San Martin, after the retreat of Canterac, summoned La Mar to surrender, offering honourable terms of capitulation, to which, after some delay, La Mar acceded. The troops were permitted to march out with their arms and standards, the Spaniards being allowed to retire to Arequipa, while the militia dispersed to their homes. Three months were given to the officers and the civil employés in which to find the means of leaving the country if they did not choose to remain.

On the 21st September the Peruvian flag was hoisted on the castles of Callao. La Mar, who as a Peruvian sympathised with the Patriot cause, resigned his rank and honours into the hands of the Viceroy and retired into private life.

San Martin thus won another victory without risking his army. As a Peruvian historian says:—“He overcame a powerful army by the simple force of public opinion and by skilful tactics.” The strongest fortress in South America was now in his power, with several hundred guns of all calibres, thousands of muskets, and great stores of ammunition. He was now free to turn his arms to the north for the liberation of Quito in answer to a request from Bolívar, and could then return with reinforcements to put an end to the war. But the rôle of Fabius is one not generally appreciated; prudence is often mistaken for timidity; the general who prefers the shield to the sword offends the pride of his soldiers. San Martin gained by his policy great fame as a tactician, but he lowered his renown as a resolute soldier.

In the first six months of the Protectorate of San Martin the foundations were laid of the administrative organization and the political constitution of Peru. One of his first measures was to create a national army. Under the name of the “Peruvian Legion” he organized a division, recruited among the natives, composed of a regiment of infantry under Miller, one of cavalry under Brandzen, and a company of artillery with four guns. He reorganized the finances and reformed the commercial system. He abolished the personal service of the indigenous races, the poll-tax, and other oppressive customs. He manumitted all slaves who would join the army, and declared free all who might in future be born of slave parents. Corporal punishment was forbidden in the public schools; a national library was founded; the press was set free from all unnecessary restrictions; torture and excessive punishments were abolished. All which reforms and many others were carried out in pursuance of ideas brought by Monteagudo from the River Plate.

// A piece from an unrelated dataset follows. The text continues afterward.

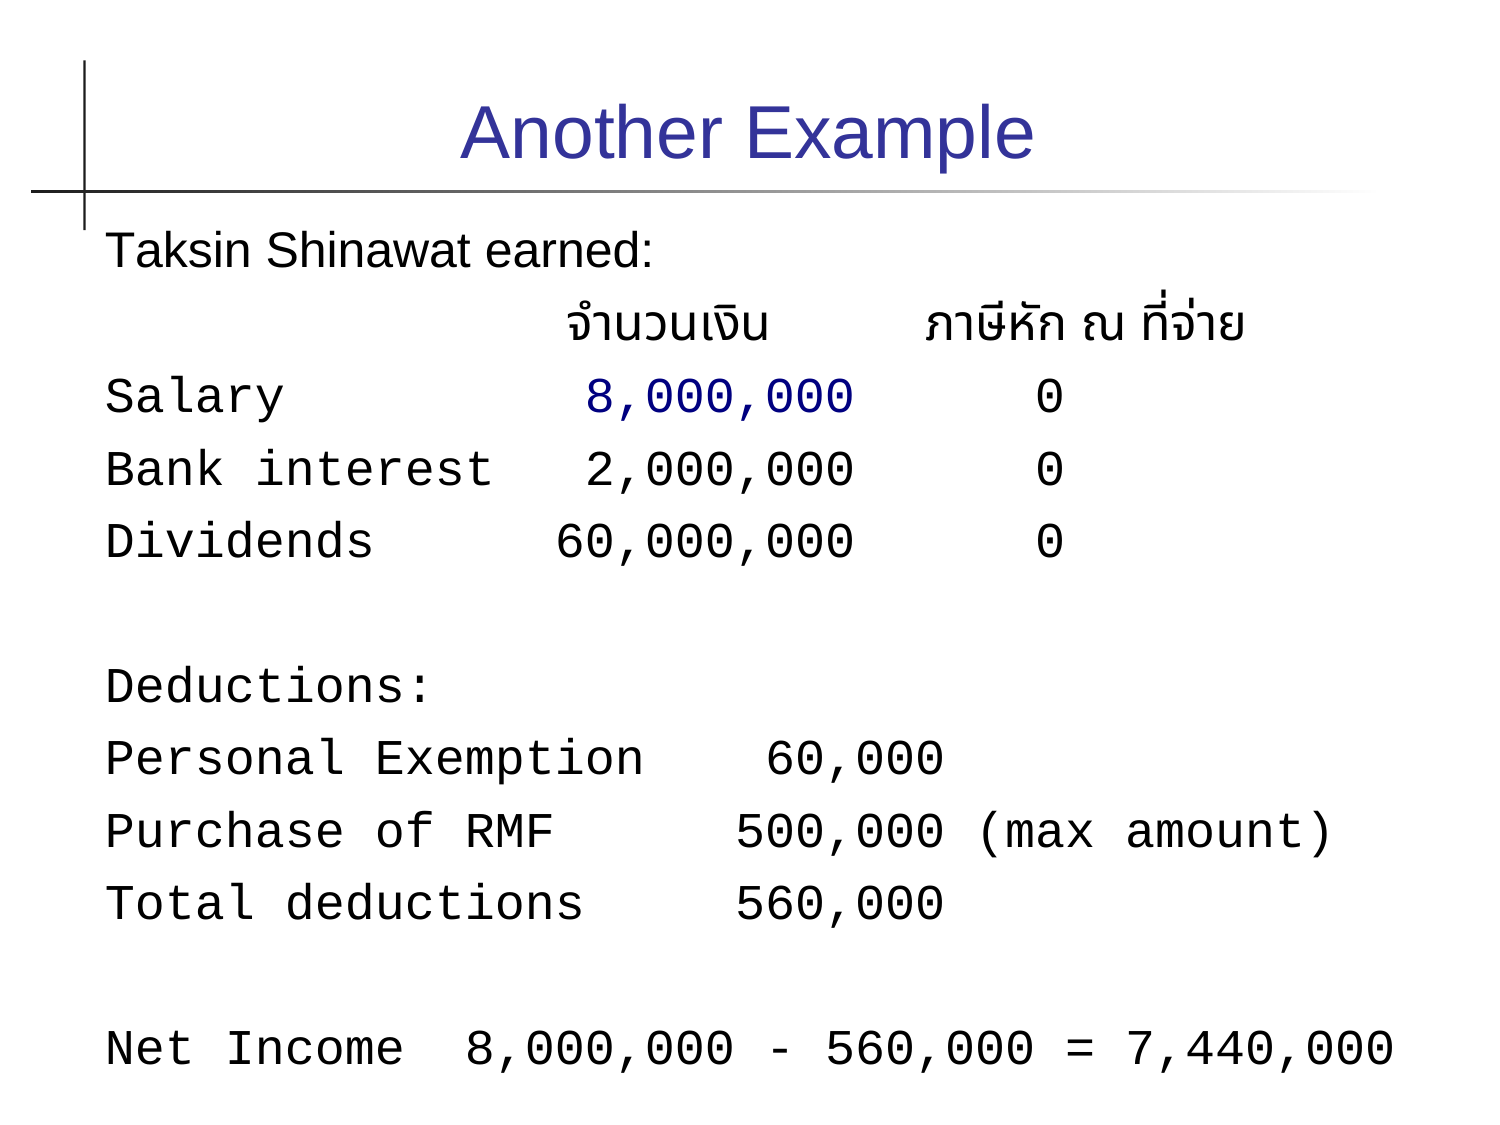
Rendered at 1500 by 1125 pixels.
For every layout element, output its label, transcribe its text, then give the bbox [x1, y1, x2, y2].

list Taksin Shinawat earned: จำนวนเงิน ภาษีหัก ณ ที่จ่าย Salary 8,000,000 0 Bank interest 2,000,000 0 Dividends 60,000,000 0 Deductions: Personal Exemption 60,000 Purchase of RMF 500,000 (max amount) Total deductions 560,000 Net Income 8,000,000 - 560,000 = 7,440,000 [90, 210, 1441, 1111]
title Another Example [100, 42, 1397, 182]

San Martin also issued a decree defining his own powers, and recognised such debts of the late authorities as had not been contracted for war purposes; but he did not draw up any plan for the political organization of the country, leaving that question for future solution.

The Peruvian nobility were left with their titles and escutcheons; San Martin looked upon them as a social influence of which good use might be made. He also instituted a new order, the “Order of the Sun,” in imitation of the “Legion of Honour,” instituted by Napoleon, as had previously been done in Chile by the institution of “The Legion of Merit”; and also a special decoration for women who distinguished themselves by services in the Patriot cause, a gold medal with a suitable inscription, which, however, was distributed with more gallantry than discretion, and gave rise to much scandal, some of which has not even yet died out. All this was in preparation for the establishment of that monarchy, the idea of which was still in the air.

San Martin also decreed to himself an annual salary of 30,000 dols., of which he spent the greater part in presents and in public displays; but even so, this brought much adverse criticism upon him, and contributed to give currency to a report then commonly circulated about him, that he entertained the inane project of crowning himself King. The people in their ballads sang of him as their future Emperor, and it became a habit among the officers of the army to speak of him as “King Joseph.”

Up to that time the American spirit of independence and the love of glory had sufficed to bind together the units of the army; the alloy of gold had not yet destroyed the temper of their swords. Badly fed, badly dressed, with only half their pay when they had any, suffering from all sorts of privation and disease, they had never received any pecuniary reward for their services. The Government of Chile had promised to give the victors of Maipó the land on which they had achieved that crowning triumph, but the promise was never fulfilled. The municipality of Lima now gave to San Martin 500,000 dols., arising from the sale of the properties of Spanish residents which had been confiscated, for distribution among his principal officers, and offered to the rest who should continue in the service grants of land in the provinces yet to be conquered. San Martin distributed the half million dollars among twenty officers—25,000 dols. to each one—which was in those days a fortune; but this, instead of binding them to his cause, produced resentments and jealousies, as is ever the case when self-interest enters into the relations between man and man, of which he was soon to have sad proof.

In October he received information that a conspiracy to depose him existed among the higher officers of the army. He summoned them to a secret council and disclosed the matter to them, but received very unsatisfactory replies.

That such a conspiracy existed appears certain, but it was not yet mature, and the inquiry was sufficient to dissipate it. Colonel Heres, of the Numancia battalion, was removed from his command, with many thanks for his distinguished services, and retired to Columbia, his native land. Las Heras and several other officers resigned their commands, and Alvarado, who appears to have been also one of the conspirators, was named General-in-Chief. San Martin had thus the sad certainty that although the disaffection had not spread among the junior officers, nor among the rank and file, the sympathies of the army were no longer with him as they had been at Rancagua.